» Source extract:

· · · · · · ·

Current HCCI engine research has focused on the four-stroke engine. For a four-stroke engine, the expansion ratio and geometric compression ratio are the same and equal to the ratio between cylinder total volume and cylinder clearance volume. The effective compression ratio, however, is the ratio between the air density within the cylinder clearance volume and the density of the ambient air. Since the air density in the clearance volume is controlled by the throttle valve or a supercharger, the effective compression ratio of a four-stroke engine is a variable, while the expansion ratio is fixed.

In HCCI engines, it is difficult to control autoignition and to operate at the required range of operating loads because of the difficulty of controlling the chemical kinetics of combustion over a range of loads. Moreover, with a four-stroke engine configuration, achieving high fuel efficiency requires a high compression ratio, which leads to high combustion temperature and NOx formation. The two-stroke HCSI engine employs a spark to trigger the flashpoint of a homogenous charge to achieve HCCI-like combustion.

With HCCI combustion, the whole fuel/air mixture burns at the same time and no part of the products of combustion is compressed into a higher temperature. Autoignition will take place whenever the fuel/air mixture is compressed to reach a flashpoint. As long as combustion temperature is less than the threshold temperature of NOx formation, lean HCCI combustion is emission free. When a lean homogeneous charge is compressed to a temperature close to, but below, the flashpoint, combustion of the charge initiated by a spark is close to emission free. At high loads where the threshold temperature for NOx formation may be exceeded, combustion will be emission-free except for NOx.

To prevent knocking and engine damage at high-loads, the compression ratio of an HCSI engine must be greatly reduced. Such reduction of the compression ratio, however, will not diminish engine thermal efficiency since engine thermal efficiency is already determined by the fixed expansion ratio.

SUMMARY OF THE INVENTION

The primary objective of this invention is to create a homogeneous charge spark ignition (HCSI) engine operating cycle designed to utilize a spark to initiate/control the timing of ignition of a homogenous charge. The unique design of the new engine and combustion mode achieve HCCI-like combustion with the associated benefits, while solving the challenge of controlling the timing of autoignition of the homogeneous charge.

The new engine utilizes a large expansion ratio for achieving high fuel efficiency at all-loads. At the same time, the compression ratio of the new engine is variable to meet two different combustion design requirements. The first design requirement is to prevent pre-ignition at high-loads. To meet this requirement, a much smaller ratio than the expansion ratio is selected. The second design requirement is to allow the compressed lean homogeneous charge to reach a temperature very close to, but below the mixture's flashpoint. To achieve this second design requirement, the compression ratio is varied depending on operating conditions. The new two-stroke HCSI engine achieves the thermal efficiency of a diesel engine without a diesel's shortcomings and burns essentially emission-free.

The HCSI engine of the present invention differs from other HCCI or spark induced engines by using a spark to essentially trigger HCCI-like combustion of the homogenous charge that has been compressed to a temperature just below the flashpoint of the charge. The disclosed HCSI gasoline engine selects a high expansion ratio for obtaining high thermal efficiency at all-loads and a lower compression ratio for preventing pre-ignition at high-loads such that it can achieve the diesel engine fuel efficiency without the shortcomings of the diesel engine

Accordingly, it is an object of the invention to enable a two-stroke engine cycle that avoids the disadvantages of the prior art.

· · · · · · ·

Items from the dataset
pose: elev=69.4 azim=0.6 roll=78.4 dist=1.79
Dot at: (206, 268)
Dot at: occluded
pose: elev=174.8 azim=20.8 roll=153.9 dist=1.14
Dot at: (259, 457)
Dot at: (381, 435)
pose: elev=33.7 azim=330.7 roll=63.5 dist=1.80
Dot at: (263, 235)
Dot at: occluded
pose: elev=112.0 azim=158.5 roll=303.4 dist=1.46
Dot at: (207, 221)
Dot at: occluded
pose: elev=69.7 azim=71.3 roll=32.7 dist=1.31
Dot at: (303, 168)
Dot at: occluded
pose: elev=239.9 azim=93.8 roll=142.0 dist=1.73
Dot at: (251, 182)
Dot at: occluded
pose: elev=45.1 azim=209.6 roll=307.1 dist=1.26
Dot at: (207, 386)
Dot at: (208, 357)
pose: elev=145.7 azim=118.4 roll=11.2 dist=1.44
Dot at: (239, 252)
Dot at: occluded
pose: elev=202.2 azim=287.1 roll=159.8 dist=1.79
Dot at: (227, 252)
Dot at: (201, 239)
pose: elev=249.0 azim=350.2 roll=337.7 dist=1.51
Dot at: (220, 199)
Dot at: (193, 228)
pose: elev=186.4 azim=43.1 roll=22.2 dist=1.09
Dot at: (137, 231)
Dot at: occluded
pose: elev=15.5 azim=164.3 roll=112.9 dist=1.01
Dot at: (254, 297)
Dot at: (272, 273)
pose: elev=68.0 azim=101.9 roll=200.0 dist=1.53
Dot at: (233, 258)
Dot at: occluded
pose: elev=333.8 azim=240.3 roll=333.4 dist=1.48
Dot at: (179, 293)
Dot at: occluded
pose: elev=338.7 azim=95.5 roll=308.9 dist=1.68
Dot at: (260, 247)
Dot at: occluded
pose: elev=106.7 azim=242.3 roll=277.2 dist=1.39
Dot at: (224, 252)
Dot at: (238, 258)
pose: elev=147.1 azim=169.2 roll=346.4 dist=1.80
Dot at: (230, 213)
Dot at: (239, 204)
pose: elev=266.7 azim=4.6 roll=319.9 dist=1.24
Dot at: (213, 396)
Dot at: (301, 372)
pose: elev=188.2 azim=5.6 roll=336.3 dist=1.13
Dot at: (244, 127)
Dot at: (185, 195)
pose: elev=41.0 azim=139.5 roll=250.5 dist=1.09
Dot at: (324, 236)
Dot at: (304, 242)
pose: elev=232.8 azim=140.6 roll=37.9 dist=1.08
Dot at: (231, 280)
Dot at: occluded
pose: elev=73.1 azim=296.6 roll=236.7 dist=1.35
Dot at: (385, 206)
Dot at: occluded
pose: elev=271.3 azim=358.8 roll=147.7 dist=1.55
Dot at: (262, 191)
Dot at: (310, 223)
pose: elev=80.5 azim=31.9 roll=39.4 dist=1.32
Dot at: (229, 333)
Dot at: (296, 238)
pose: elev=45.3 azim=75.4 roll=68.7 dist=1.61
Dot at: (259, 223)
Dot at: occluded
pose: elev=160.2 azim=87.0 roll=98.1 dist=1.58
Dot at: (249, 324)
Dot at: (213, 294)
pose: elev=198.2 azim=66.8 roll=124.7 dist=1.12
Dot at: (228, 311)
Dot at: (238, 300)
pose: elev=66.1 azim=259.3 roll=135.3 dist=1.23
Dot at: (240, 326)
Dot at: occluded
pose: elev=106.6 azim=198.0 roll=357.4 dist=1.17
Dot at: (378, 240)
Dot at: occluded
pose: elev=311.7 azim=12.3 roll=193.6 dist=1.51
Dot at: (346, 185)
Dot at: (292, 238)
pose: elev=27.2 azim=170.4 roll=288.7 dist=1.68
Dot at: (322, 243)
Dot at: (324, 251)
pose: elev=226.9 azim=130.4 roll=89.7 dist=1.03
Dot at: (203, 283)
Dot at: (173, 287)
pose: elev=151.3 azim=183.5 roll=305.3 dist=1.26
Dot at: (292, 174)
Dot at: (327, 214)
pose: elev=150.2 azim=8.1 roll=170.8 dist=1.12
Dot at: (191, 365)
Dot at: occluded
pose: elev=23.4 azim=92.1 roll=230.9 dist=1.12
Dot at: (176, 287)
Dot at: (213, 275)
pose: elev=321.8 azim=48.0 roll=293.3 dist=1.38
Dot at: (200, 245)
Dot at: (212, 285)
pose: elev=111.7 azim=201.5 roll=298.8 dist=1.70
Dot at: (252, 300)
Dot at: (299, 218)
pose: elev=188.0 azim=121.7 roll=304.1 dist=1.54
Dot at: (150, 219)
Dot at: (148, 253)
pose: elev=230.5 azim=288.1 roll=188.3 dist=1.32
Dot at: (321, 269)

· · · · · · ·

» Brief:
According to the HCSI engine passage, what already determines engine thermal efficiency when the compression ratio is reduced? These dataset lines are separate material and are not part of the HCSI engine passage.

» Output for this exercise:
The fixed expansion ratio.